Forty-five years ago two Greek shipowners and the most famous diva of her time squared off in a British High Court over a financial dispute. Panaghis Vergottis, a gentleman and philanthropist, had sued Aristotle Socrates Onassis and Maria Callas over the ownership of a tanker the two men had bought for la Callas back when they were best friends. I suspect Vergottis had fallen in love with the fiery coloratura, and once Onassis had dropped her for la Kennedy, he tried to move in, unsuccessfully. Then who owned how much of the ship came up, and it ended up in a High Court.

The headlines back then were bigger than the ones covering the two Russian creeps last week. But there were no theatrics. Onassis, the winner, made a brief, dignified statement outside the court saying how sad it was to face a once great friend in a court action. End of story. Callas got her tanker, Onassis was saddled with Jackie and her bills, and Vergottis went back to building villages and museums in Cephalonia.

“The reason Saudis and Qataris never tell the truth is because their beards would fall out.”

Compare this with the losing clown Berezovsky, his broken English, his ghastly looks, and the fact the judge called his testimony inherently dishonest. The latter word never appeared when the two Greek tycoons clashed. Not so when the two Russki oligarchs squared off. Although I’m no admirer of Roman Abramovich—far from it, in fact—the former toy-duck salesman did not show off and swagger after his victory. Not bothering to show up was the perfect answer to Berezovsky: You’re too much of a small fry for me to bother. Ouch!

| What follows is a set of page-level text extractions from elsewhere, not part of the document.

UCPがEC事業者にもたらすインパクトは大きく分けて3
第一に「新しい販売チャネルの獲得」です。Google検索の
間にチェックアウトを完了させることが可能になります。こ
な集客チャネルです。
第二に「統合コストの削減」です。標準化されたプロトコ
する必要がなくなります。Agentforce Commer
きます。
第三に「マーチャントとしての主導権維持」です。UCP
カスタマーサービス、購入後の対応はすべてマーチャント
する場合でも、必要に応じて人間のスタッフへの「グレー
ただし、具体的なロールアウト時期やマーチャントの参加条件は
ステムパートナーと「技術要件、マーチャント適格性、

An American newspaper report described the loser as an ex-academic. I wonder what subject he taught—honesty? Both oligarchs look and smell to me something awful. Sitting on a boat planning whom to bribe back home must be as sleazy as it gets, but that’s the modern world. The two Greeks sat on a boat planning how to help Callas once her career was over. The two Russians planned how to rob a country blind, and they succeeded—all within the law, that is. Some country. Some oligarchs.

Just as the decision came down I was watching Tom Stoppard’s wonderful Parade’s End. The hero muses sadly about the new dishonesty of public life, the pigs at the trough, but imagine if he was around today. One needs the virginal innocence of a Carmelite nun to take any Russian—or Saudi or Qatari—billionaire seriously. Yet many do. The reason Saudis and Qataris never tell the truth is because their beards would fall out. It’s been scientifically proved.